King’s speech was not a long one, Gaines says. “He hit some of the high points of what people really wanted to hear from him. He was very encouraging and uplifting.”
“There was a magnetism about him when he stood up there,” Bailey says. “We were spellbound, and it was just such an honor he came.”
Sara Denton and her husband, Ralph, a Clark County commissioner, heard King’s first speech and were so impressed they “wanted our children to hear him and witness, in person, this great man. So we rushed to Boulder City, dismissed the babysitter, and took them to hear him.
“Rev. King appeared without a coat or tie, his sleeves rolled up, and he gave the best speech we ever heard — even more inspiring than the first,” says Sara Denton. “He said probably the same speech, in essence, as the first, but in more fire-and-brimstone passion to the second audience.”

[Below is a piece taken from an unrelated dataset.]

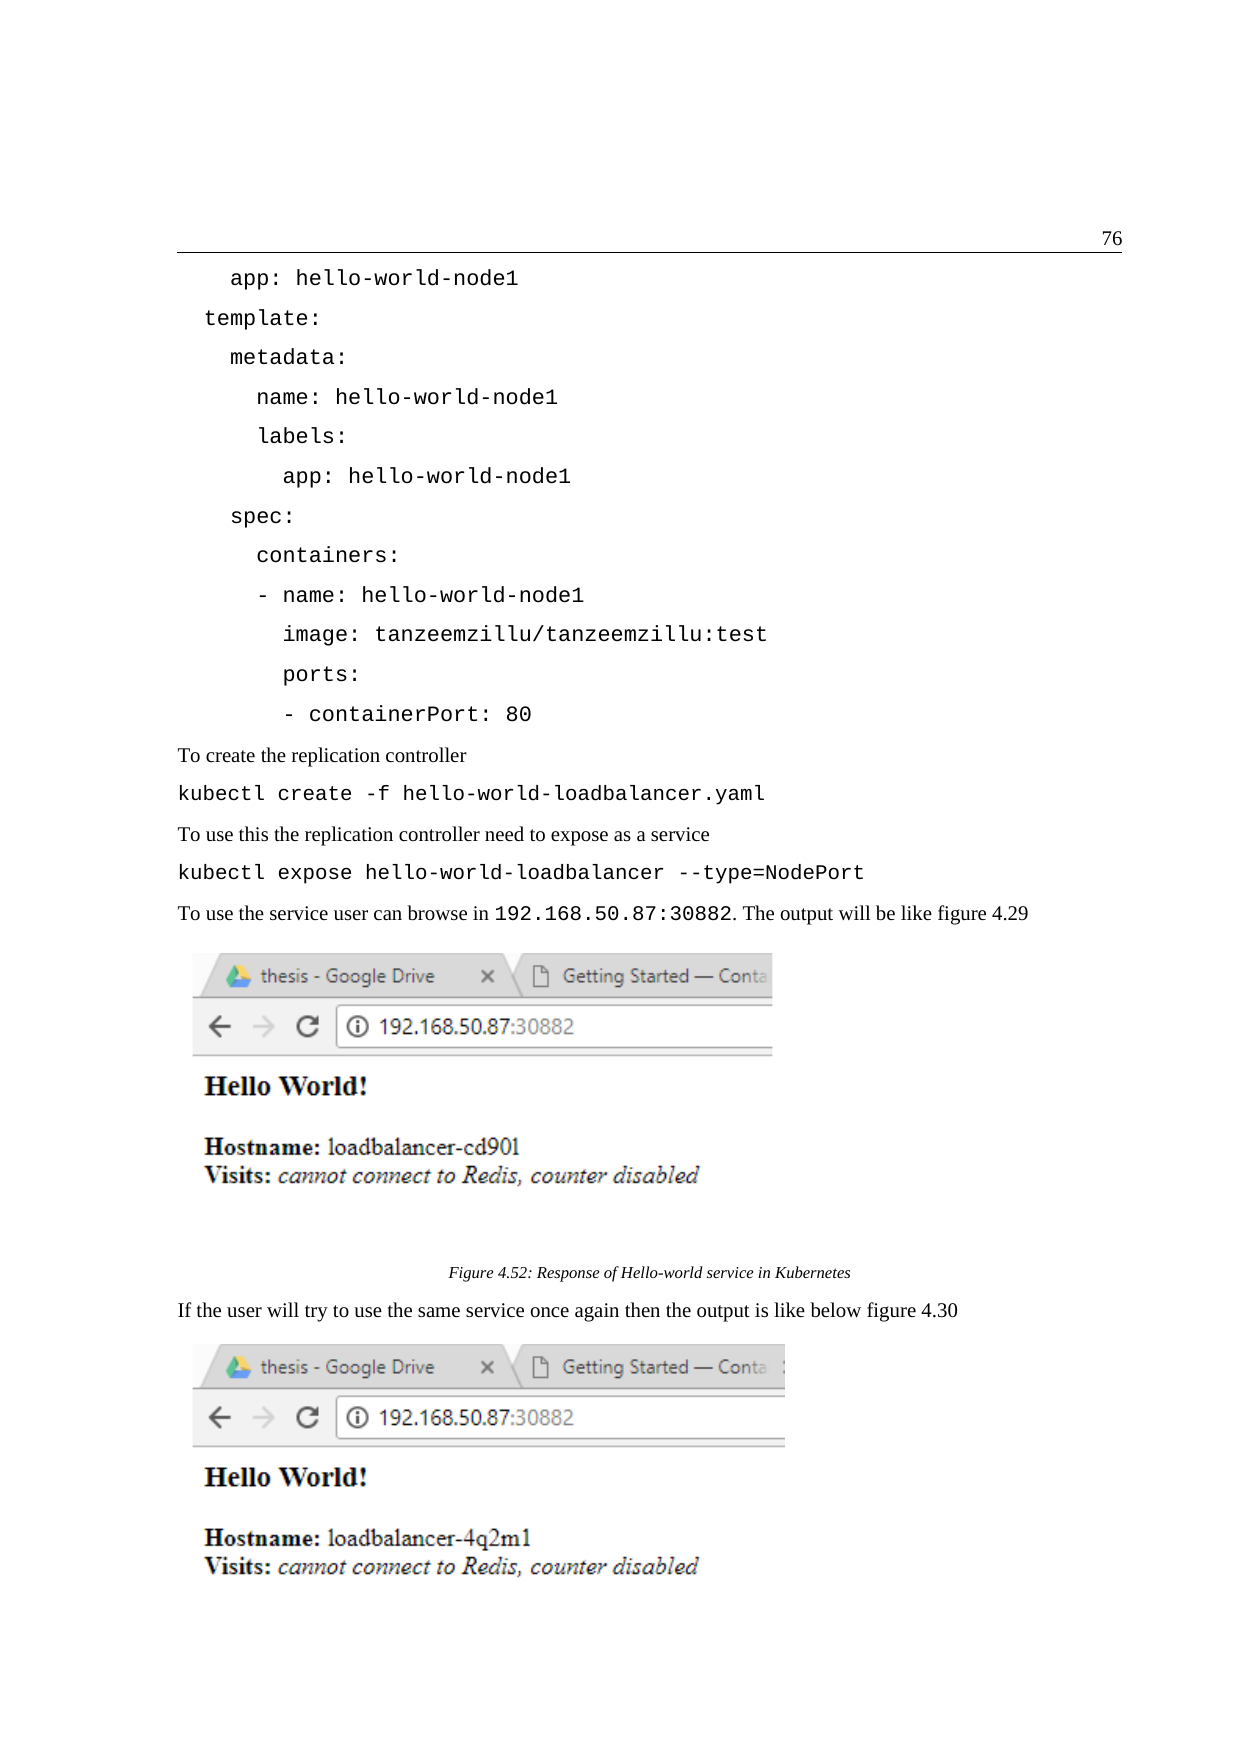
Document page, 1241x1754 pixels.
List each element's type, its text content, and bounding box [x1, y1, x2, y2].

“Uplifting” was how Esther Langston, described King’s words. At the time, she was secretary of the local NAACP chapter. “I think if he had been just reading the newspaper it would have been just the fact that you were in his presence,” she says.

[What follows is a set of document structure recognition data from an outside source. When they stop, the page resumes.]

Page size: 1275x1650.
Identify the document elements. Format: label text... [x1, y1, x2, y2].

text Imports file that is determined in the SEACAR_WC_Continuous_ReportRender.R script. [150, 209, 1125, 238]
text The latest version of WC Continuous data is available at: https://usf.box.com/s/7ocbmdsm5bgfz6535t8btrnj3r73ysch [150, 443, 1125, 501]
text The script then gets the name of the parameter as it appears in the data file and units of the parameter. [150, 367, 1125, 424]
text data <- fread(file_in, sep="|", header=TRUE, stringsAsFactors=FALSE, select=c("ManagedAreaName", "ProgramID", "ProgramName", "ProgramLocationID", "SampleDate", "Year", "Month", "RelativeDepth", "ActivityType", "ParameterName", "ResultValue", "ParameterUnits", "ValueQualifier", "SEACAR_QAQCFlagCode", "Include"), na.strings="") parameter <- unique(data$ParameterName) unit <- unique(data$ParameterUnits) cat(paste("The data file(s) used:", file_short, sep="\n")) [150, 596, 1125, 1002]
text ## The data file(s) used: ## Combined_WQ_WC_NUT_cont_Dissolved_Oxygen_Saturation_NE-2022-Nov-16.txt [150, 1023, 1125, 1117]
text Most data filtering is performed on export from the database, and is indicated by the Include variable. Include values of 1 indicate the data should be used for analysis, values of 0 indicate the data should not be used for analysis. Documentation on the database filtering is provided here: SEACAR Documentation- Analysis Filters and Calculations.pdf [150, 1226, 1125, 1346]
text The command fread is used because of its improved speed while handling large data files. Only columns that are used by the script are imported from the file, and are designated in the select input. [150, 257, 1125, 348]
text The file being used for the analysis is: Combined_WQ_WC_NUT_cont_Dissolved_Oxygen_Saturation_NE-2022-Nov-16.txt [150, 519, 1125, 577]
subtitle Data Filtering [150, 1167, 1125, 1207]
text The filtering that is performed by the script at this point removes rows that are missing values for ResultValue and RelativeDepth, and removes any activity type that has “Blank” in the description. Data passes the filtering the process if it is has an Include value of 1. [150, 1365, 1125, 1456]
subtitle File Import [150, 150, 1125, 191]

Longtime activist Ruby Duncan recalls King talking about nonviolence, and the excitement of “hearing a black man — a real, honest, brave, intelligent, strong black man — talk about the evil of being prejudiced.”
Inspiring, is how former U.S. Sen. Harry Reid remembers the talk he attended. Reid recently had completed law school in Washington, D.C., and had returned to Las Vegas to build his practice. Later, when others would ask him why he felt moved to attend, Reid responded: “Because I felt it was something I had to do. I had a family and two children then, and I was working, trying to get started in my law practice. I didn’t have time, but I went.”
Meaning beyond words
Southern Nevadans who saw and heard King say his impact went beyond the words he spoke. Langston says King’s visit energized the civil rights movement here.

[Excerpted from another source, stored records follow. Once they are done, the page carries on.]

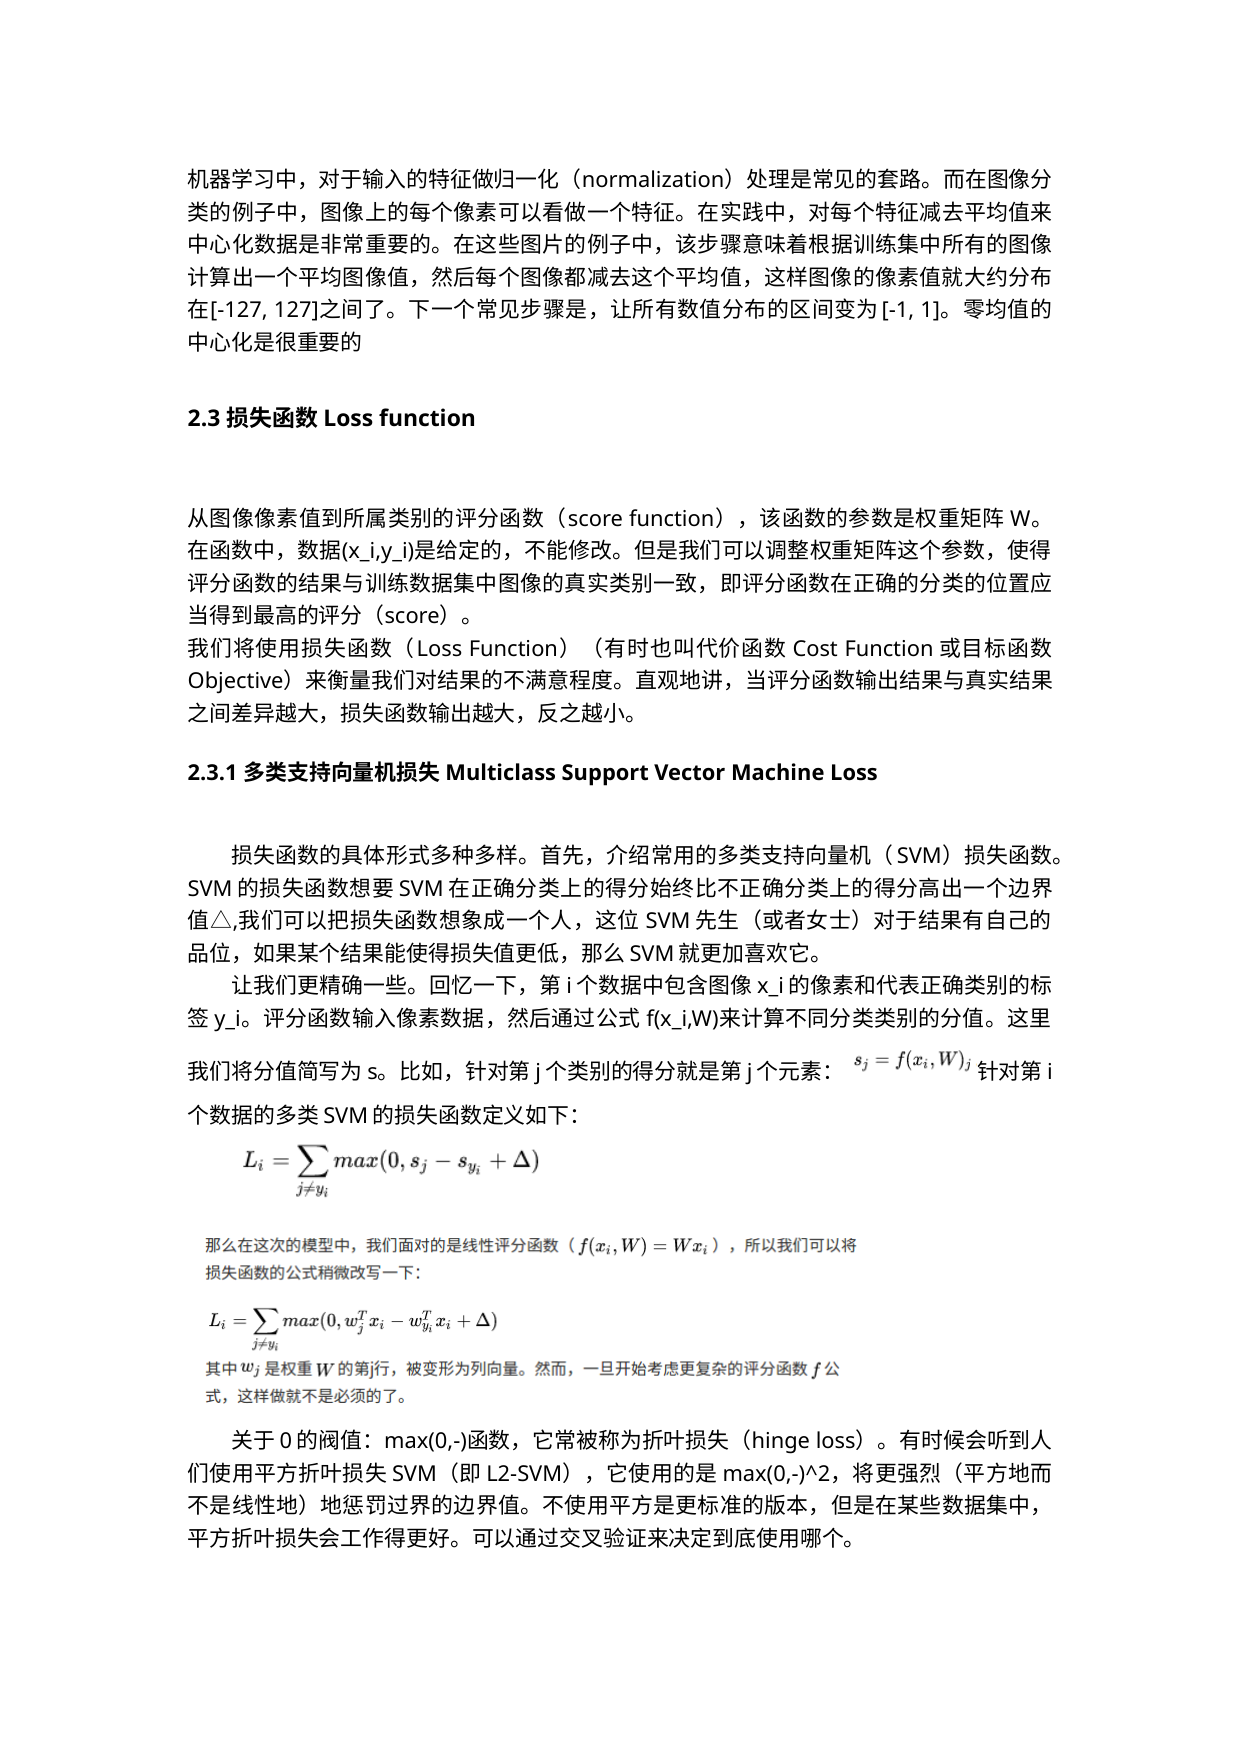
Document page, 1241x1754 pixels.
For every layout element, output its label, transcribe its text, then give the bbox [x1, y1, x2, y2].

picture [844, 1044, 977, 1080]
list 我们将使用损失函数（Loss Function）（有时也叫代价函数Cost Function或目标函数Objective）来衡量我们对结果的不满意程度。直观地讲，当评分函数输出结果与真实结果之间差异越大，损失函数输出越大，反之越小。 [187, 630, 1053, 728]
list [187, 162, 1053, 357]
list 损失函数的具体形式多种多样。首先，介绍常用的多类支持向量机（SVM）损失函数。SVM的损失函数想要SVM在正确分类上的得分始终比不正确分类上的得分高出一个边界值△,我们可以把损失函数想象成一个人，这位SVM先生（或者女士）对于结果有自己的品位，如果某个结果能使得损失值更低，那么SVM就更加喜欢它。 [187, 838, 1053, 968]
list 从图像像素值到所属类别的评分函数（score function），该函数的参数是权重矩阵W。在函数中，数据(x_i,y_i)是给定的，不能修改。但是我们可以调整权重矩阵这个参数，使得评分函数的结果与训练数据集中图像的真实类别一致，即评分函数在正确的分类的位置应当得到最高的评分（score）。 [187, 500, 1053, 630]
picture [231, 1130, 664, 1203]
list 关于0的阀值：max(0,-)函数，它常被称为折叶损失（hinge loss）。有时候会听到人们使用平方折叶损失SVM（即L2-SVM），它使用的是max(0,-)^2，将更强烈（平方地而不是线性地）地惩罚过界的边界值。不使用平方是更标准的版本，但是在某些数据集中，平方折叶损失会工作得更好。可以通过交叉验证来决定到底使用哪个。 [187, 1423, 1053, 1553]
subtitle 2.3 损失函数 Loss function [187, 384, 1053, 449]
picture [187, 1227, 884, 1407]
subtitle 2.3.1 多类支持向量机损失 Multiclass Support Vector Machine Loss [187, 755, 1053, 787]
list 让我们更精确一些。回忆一下，第i个数据中包含图像x_i的像素和代表正确类别的标签y_i。评分函数输入像素数据，然后通过公式f(x_i,W)来计算不同分类类别的分值。这里我们将分值简写为s。比如，针对第j个类别的得分就是第j个元素：针对第i个数据的多类SVM的损失函数定义如下： [187, 968, 1053, 1130]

“If I remember correctly, people got involved more so than they had been,” she says. “The churches became more involved. Community groups were interested in looking at where we are, where we want to go and how do we get there, what were our challenges and how we can work as a community.”
“By 1964, there was an established movement here and, if anything, his presence acknowledged it,” Green says. “From the mid- to late-’50s onward, there is this cadre of smart, hardworking men and women who, through boycotts and maneuvering, were getting a lot done.”
“Maybe the most important thing he did for the local movement,” says Green, “was to reinvigorate it at a moment where people do get a little tired and could use a little inspiration.”